For over three decades, Zimmermann has championed the allure of fluidity, from blouses that echo the freedom of artist smocks to dresses adorned with godet pleats, creating silhouettes that dance between soft swishes and sumptuous elegance. This season, the collection flirted with a duality of form, blending mannish and workwear pieces with the spark of animal prints and sequins, hinting at a layered identity that is both sophisticated and bold.
Amidst this journey, Zimmermann has also ventured into the world of delicate lingerie, hinting at an expansion spurred by recent successes. With a flurry of retail expansions, Zimmermann is on a quest to dress the world, from Dubai to Munich, in garments that transcend language barriers, embodying a global appeal that is both familiar and extraordinarily fresh.

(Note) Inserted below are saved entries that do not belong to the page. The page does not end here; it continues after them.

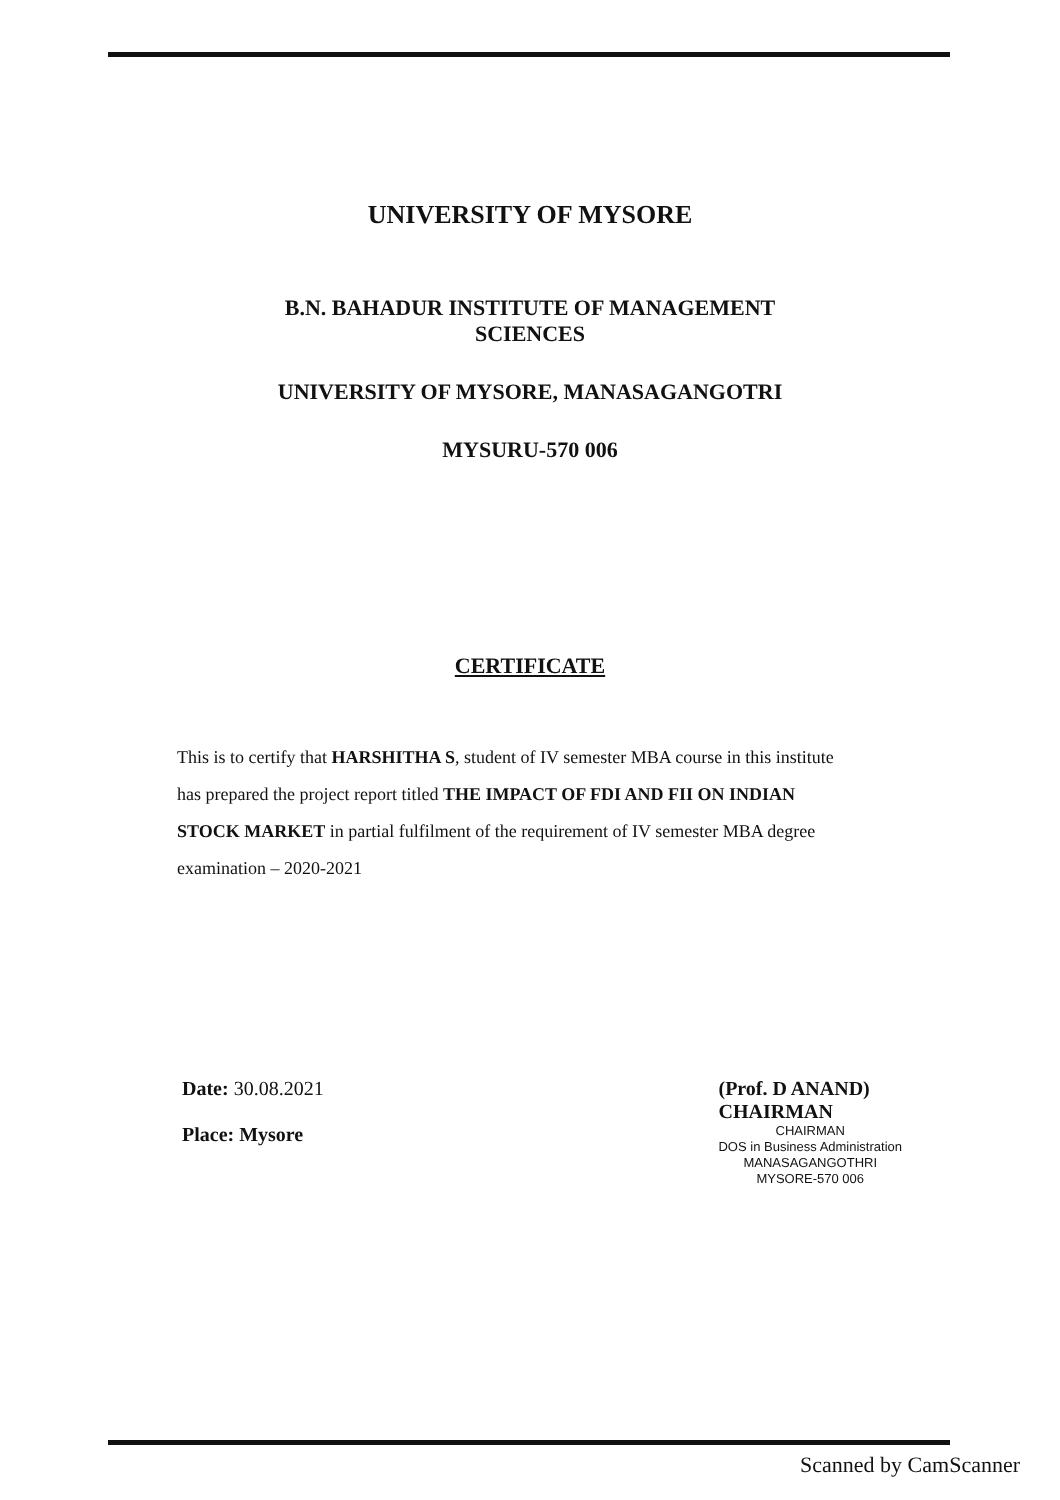UNIVERSITY OF MYSORE
B.N. BAHADUR INSTITUTE OF MANAGEMENT
SCIENCES
UNIVERSITY OF MYSORE, MANASAGANGOTRI
MYSURU-570 006
CERTIFICATE
This is to certify that HARSHITHA S, student of IV semester MBA course in this institute has prepared the project report titled THE IMPACT OF FDI AND FII ON INDIAN STOCK MARKET in partial fulfilment of the requirement of IV semester MBA degree examination – 2020-2021
Date: 30.08.2021
Place: Mysore
(Prof. D ANAND)
CHAIRMAN
CHAIRMAN
DOS in Business Administration
MANASAGANGOTHRI
MYSORE-570 006
Scanned by CamScanner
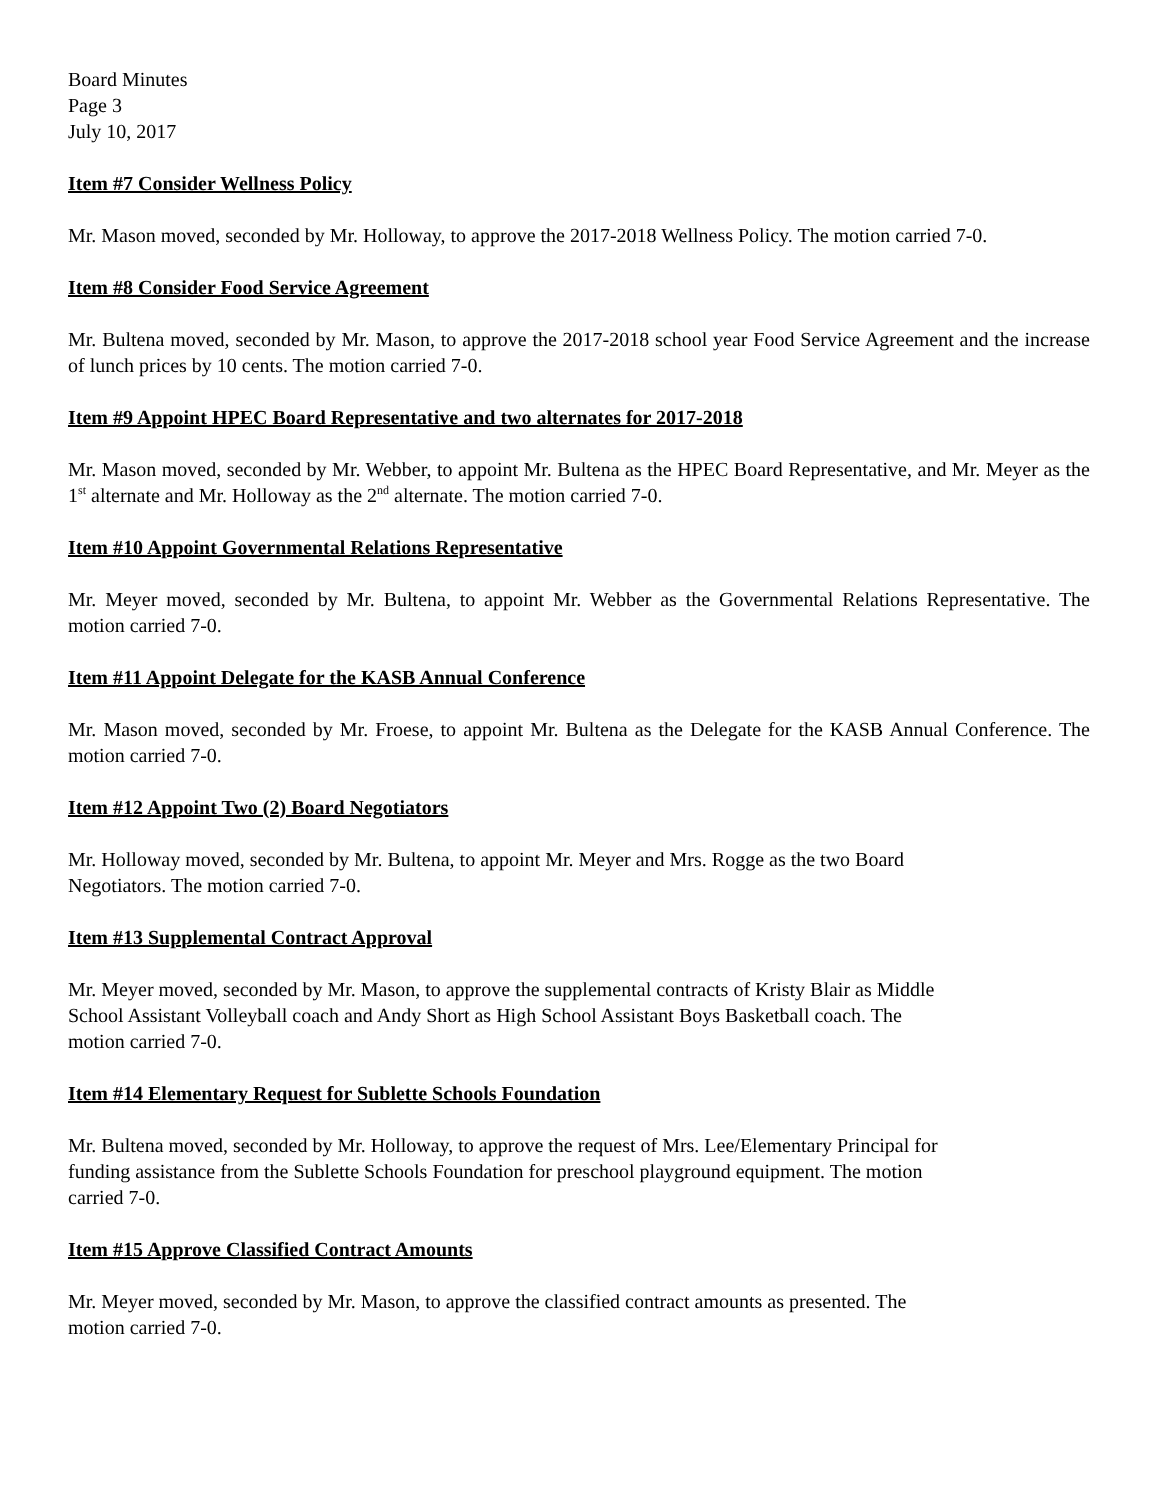Board Minutes
Page 3
July 10, 2017
Item #7 Consider Wellness Policy
Mr. Mason moved, seconded by Mr. Holloway, to approve the 2017-2018 Wellness Policy. The motion carried 7-0.
Item #8 Consider Food Service Agreement
Mr. Bultena moved, seconded by Mr. Mason, to approve the 2017-2018 school year Food Service Agreement and the increase of lunch prices by 10 cents. The motion carried 7-0.
Item #9 Appoint HPEC Board Representative and two alternates for 2017-2018
Mr. Mason moved, seconded by Mr. Webber, to appoint Mr. Bultena as the HPEC Board Representative, and Mr. Meyer as the 1<sup>st</sup> alternate and Mr. Holloway as the 2<sup>nd</sup> alternate. The motion carried 7-0.
Item #10 Appoint Governmental Relations Representative
Mr. Meyer moved, seconded by Mr. Bultena, to appoint Mr. Webber as the Governmental Relations Representative. The motion carried 7-0.
Item #11 Appoint Delegate for the KASB Annual Conference
Mr. Mason moved, seconded by Mr. Froese, to appoint Mr. Bultena as the Delegate for the KASB Annual Conference. The motion carried 7-0.
Item #12 Appoint Two (2) Board Negotiators
Mr. Holloway moved, seconded by Mr. Bultena, to appoint Mr. Meyer and Mrs. Rogge as the two Board
Negotiators. The motion carried 7-0.
Item #13 Supplemental Contract Approval
Mr. Meyer moved, seconded by Mr. Mason, to approve the supplemental contracts of Kristy Blair as Middle
School Assistant Volleyball coach and Andy Short as High School Assistant Boys Basketball coach. The
motion carried 7-0.
Item #14 Elementary Request for Sublette Schools Foundation
Mr. Bultena moved, seconded by Mr. Holloway, to approve the request of Mrs. Lee/Elementary Principal for
funding assistance from the Sublette Schools Foundation for preschool playground equipment. The motion
carried 7-0.
Item #15 Approve Classified Contract Amounts
Mr. Meyer moved, seconded by Mr. Mason, to approve the classified contract amounts as presented. The
motion carried 7-0.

This collection, while paying homage to the artistic ferment of the Bloomsbury Group and the bohemian zest of the past, brings a contemporary twist that feels urgently necessary. The ’70s influence, reimagined through denim and satin, alongside the historic charm of flapper dress details, showcases Zimmermann’s talent for blending eras without losing sight of modern desires.